While victims of traditional identity theft often catch it quickly, victims of medical identity theft may not know they are victims until they need critical medical treatment. In this episode, Scott Ward, CFE, senior vice president at Qlarant, discusses the insidious nature of medical identity theft, the impact it has on its victims and what people and governments can do to help combat it.
In the excerpt below from episode 119, Ward talks with Sarah Thompson, ACFE Communications Manager, about how medical identity theft is committed by fraudsters and misconceptions.
Ward: Well, with traditional regular identity theft, you most likely are going to realize it relatively quickly that it happens such as credit card, fraud, or theft. You might get an alert from your company that you have your credit card with, or you get an alert from your bank because there's a lot of checks and balances in place. In most cases when it comes to medical identity theft, you really don't know you may have been a victim until maybe you go for medical treatments or you have some life-threatening emergency procedure. It's something that can happen and can sit and grow for years without you ever knowing.

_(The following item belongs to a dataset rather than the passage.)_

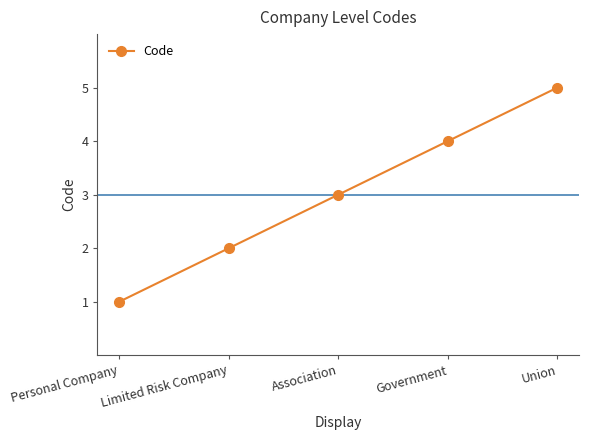

What is the average value?

3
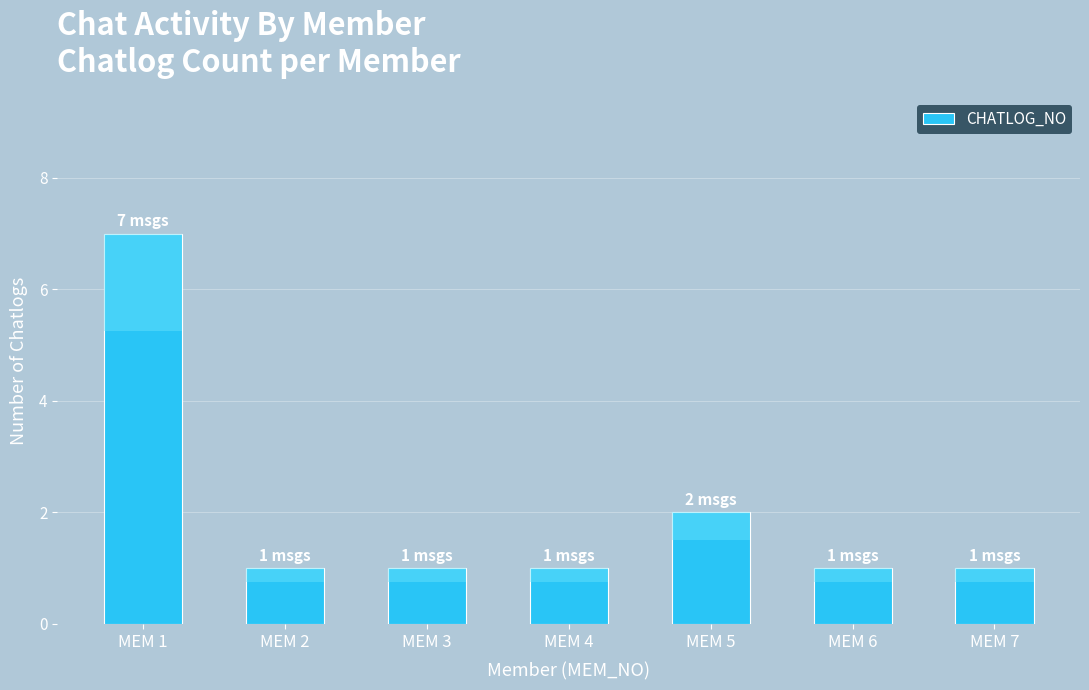

Rank the categories by value from highest to lowest.

MEM 1, MEM 5, MEM 2, MEM 3, MEM 4, MEM 6, MEM 7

Thompson: That sounds just like the worst-case scenario if you're going in for something that you're already possibly stressed out because you have to make a serious medical decision and only to find out then when you're at your lowest [chuckles] that someone has stolen that. That's horrible. What is it about healthcare data specifically that makes it an attractive target for fraudsters trying to steal identities? Are there fraudsters that only target medical identity theft, or do they also do a regular identity theft or a mix of the two, but what is it about medical data?

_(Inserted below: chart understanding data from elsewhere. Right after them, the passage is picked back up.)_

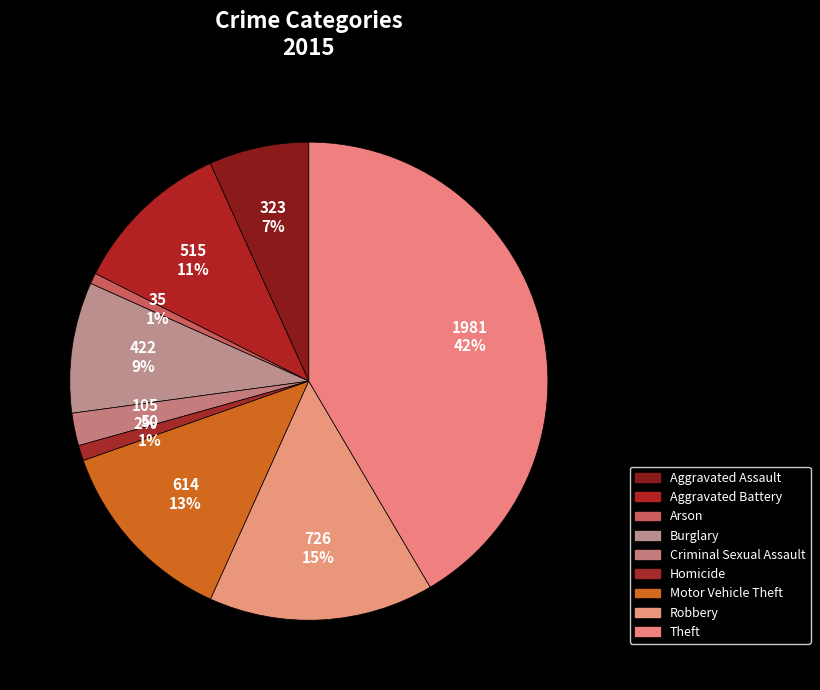

Between Aggravated Battery and Aggravated Assault, which is larger?

Aggravated Battery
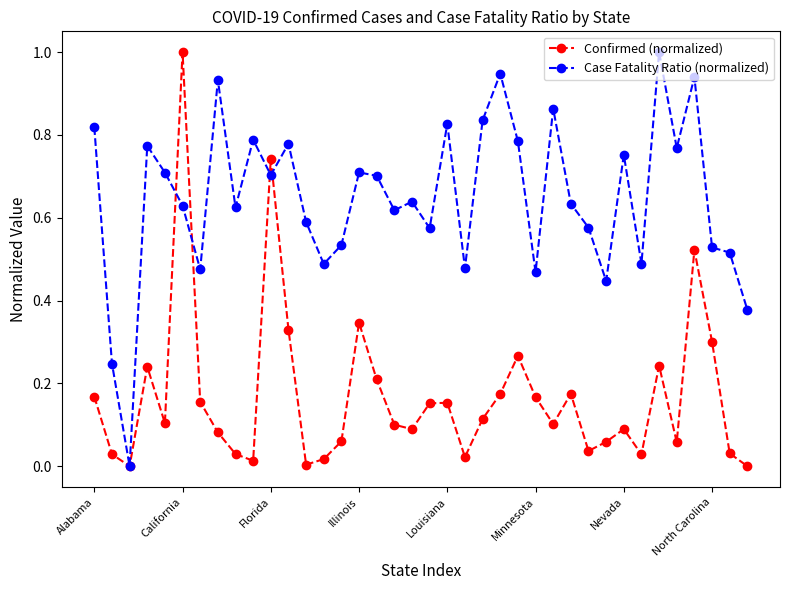

What are all the series names shown in the legend?

Confirmed (normalized), Case Fatality Ratio (normalized)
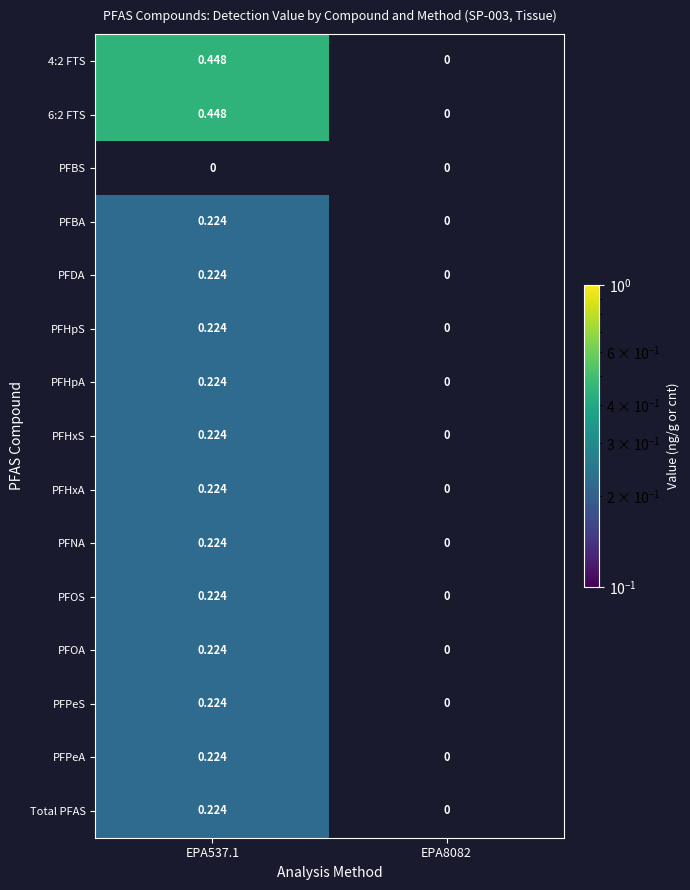

Count the number of categories in the chart.

2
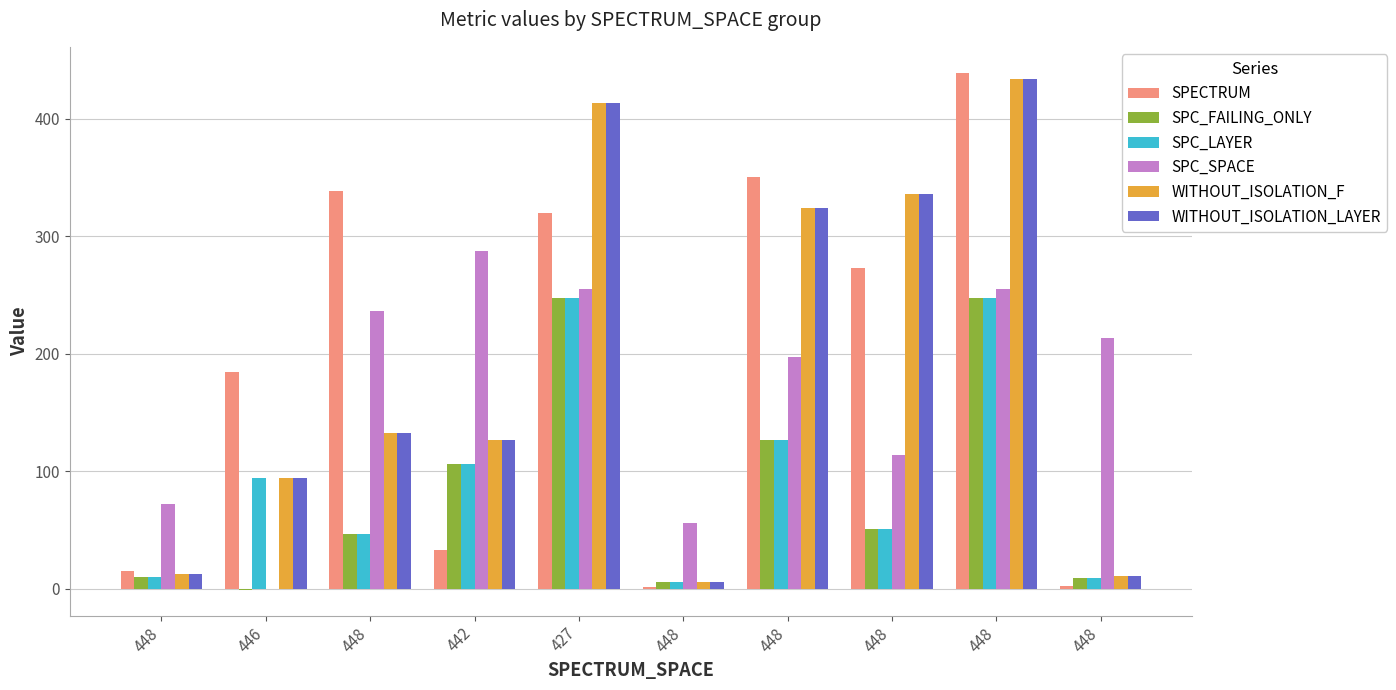

What are all the series names shown in the legend?

SPECTRUM, SPC_FAILING_ONLY, SPC_LAYER, SPC_SPACE, WITHOUT_ISOLATION_F, WITHOUT_ISOLATION_LAYER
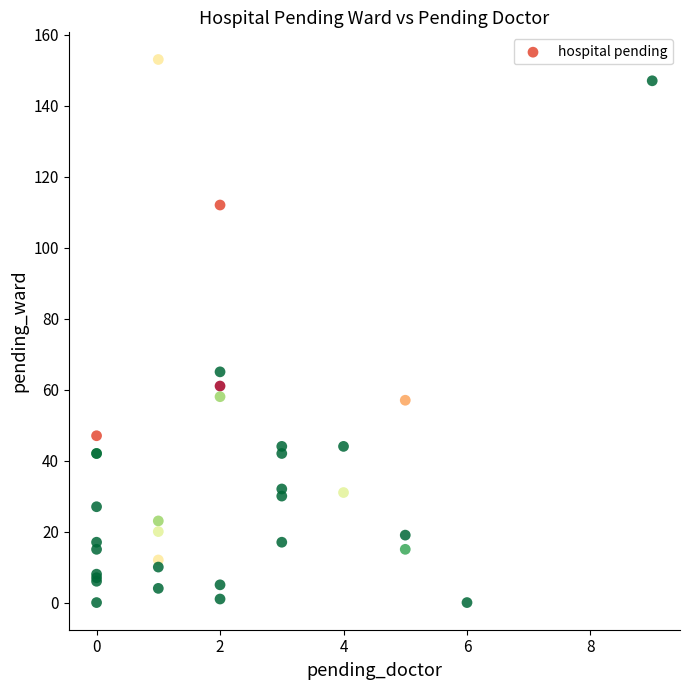

What Y value in the scatter plot is closest to 76?

65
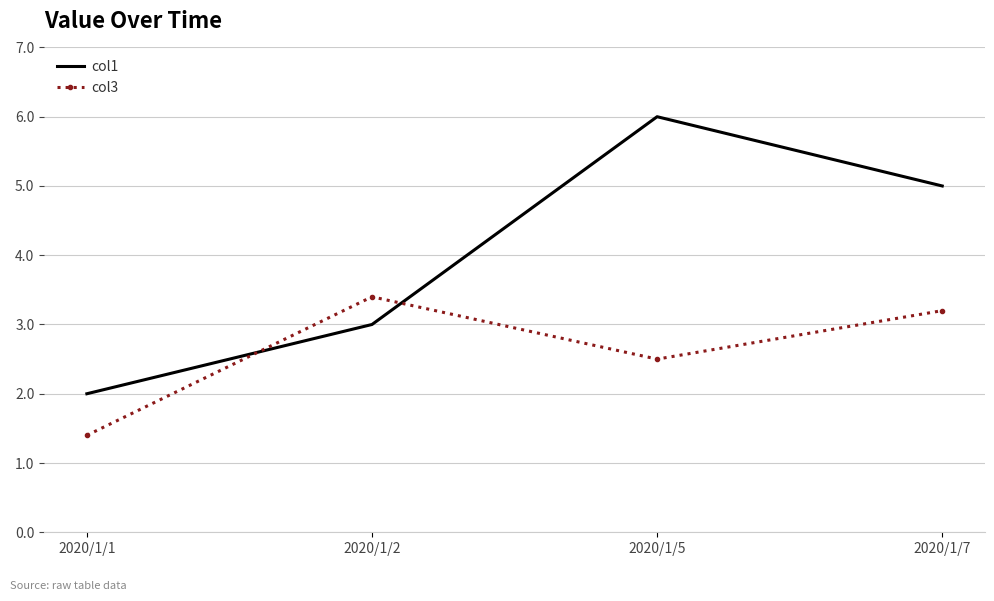

Where does the col1 series first go above 5?

2020/1/5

Ward: Well, I think that what is a common misconception is that the public may or may not realize the value of what their data is related to medical care, the value of it. From a Medicare/Medicaid standpoint, a person's personal health information or your identifiers are valued anywhere from a million to $1.5 million in potential medical charges that could be billed to those contracts. Then private insurance, it could be even more than that depending upon what type of services that you may see that have been fraudulently billed.

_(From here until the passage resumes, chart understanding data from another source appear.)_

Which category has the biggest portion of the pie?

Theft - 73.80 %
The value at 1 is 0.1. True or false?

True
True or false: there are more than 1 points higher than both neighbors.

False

From a standpoint of the types of frauds out there, fraudsters believe that it's a victimless crime because they're not impacting anyone, but that's really not the case. There are some other reasons why this is something that's really attractive or targeted is because with the compromised credentials, identity thieves can use that victims' data to even acquire medical treatments, receive elective surgeries, get prescriptions filled as well. They can also use that information to sell to other individuals that may not have healthcare benefits or things of that nature that another individual could actually get the benefits instead of who actually those benefits are intended for.